Accordingly, we affirm the judgment dismissing the plaintiffs’ complaint and the order denying the plaintiffs’ motion for reconsideration.
5. At our request, the parties have submitted supplemental briefs concerning prohibited collateral attacks on prior judgments. The plaintiffs’ supplemental submission argues (1) that for the same reason res judicata does not apply, the second Housing Court action is not a collateral attack on the Superior Court judgment, and (2) that the defendants have waived any argument that the second Housing Court action is a prohibited collateral attack on a prior judgment to the extent that the case seeks monetary relief.
6. The complaint in the second Housing Court action also alleged that Santander and Fannie Mae acted jointly at all times, and that they acted “in concert, together, and in a conspiracy.”

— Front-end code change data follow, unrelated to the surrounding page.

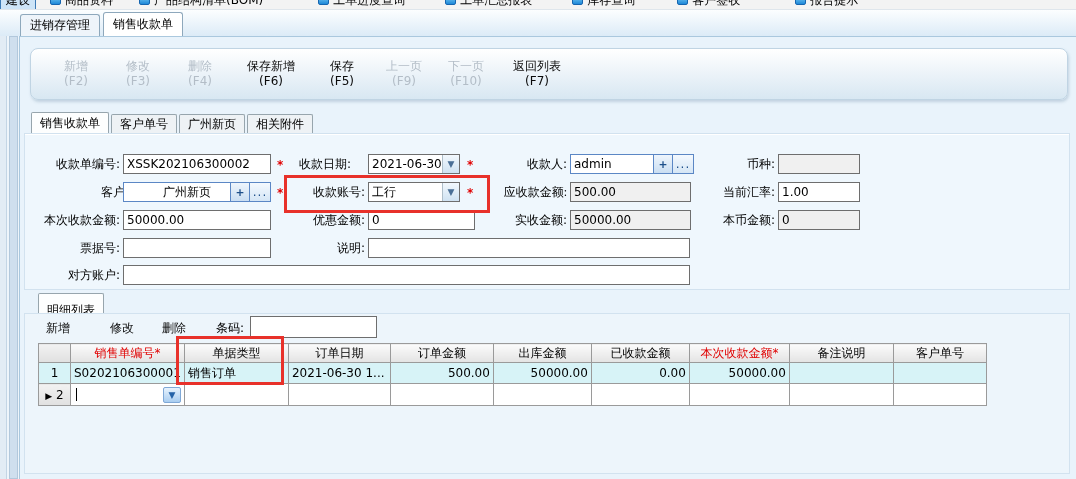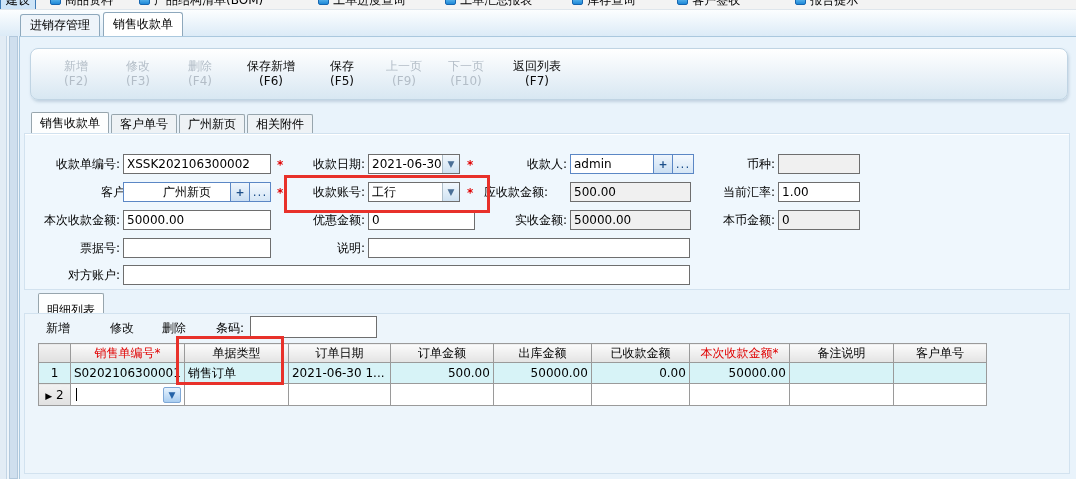--- a/index.html
+++ b/index.html
@@ -193,7 +193,7 @@
 <div class="inp" style="left:123px;top:154px;width:148px;">XSSK202106300002</div>
 <div class="star" style="left:277px;top:154px;">*</div>
 
-<div class="lbl" style="left:285px;top:154px;width:80px;">收款日期:</div>
+<div class="lbl" style="left:285px;top:154px;width:80px;text-align:center;">收款日期:</div>
 <div class="combo" style="left:368px;top:154px;width:92px;">
   <span class="ctext">2021-06-30 15:</span>
   <span class="carrow">▼</span>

7. Section 33 of the Restatement provides:“A valid and final judgment in an action brought to declare rights or other legal relations of the parties is conclusive in a subsequent action between them as to the matters declared, and, in accordance with the rules of issue preclusion, as to any issues actually litigated by them and determined in the action.”
8. Likewise, in the second Housing Court action, the plaintiffs left unrebutted Santander and Fannie Mae's arguments that the P&S not only contained the provision permitting Fannie Mae to cancel the contract if the buyer was affiliated with the mortgagor, but that it also a waiver of any right to pursue specific performance.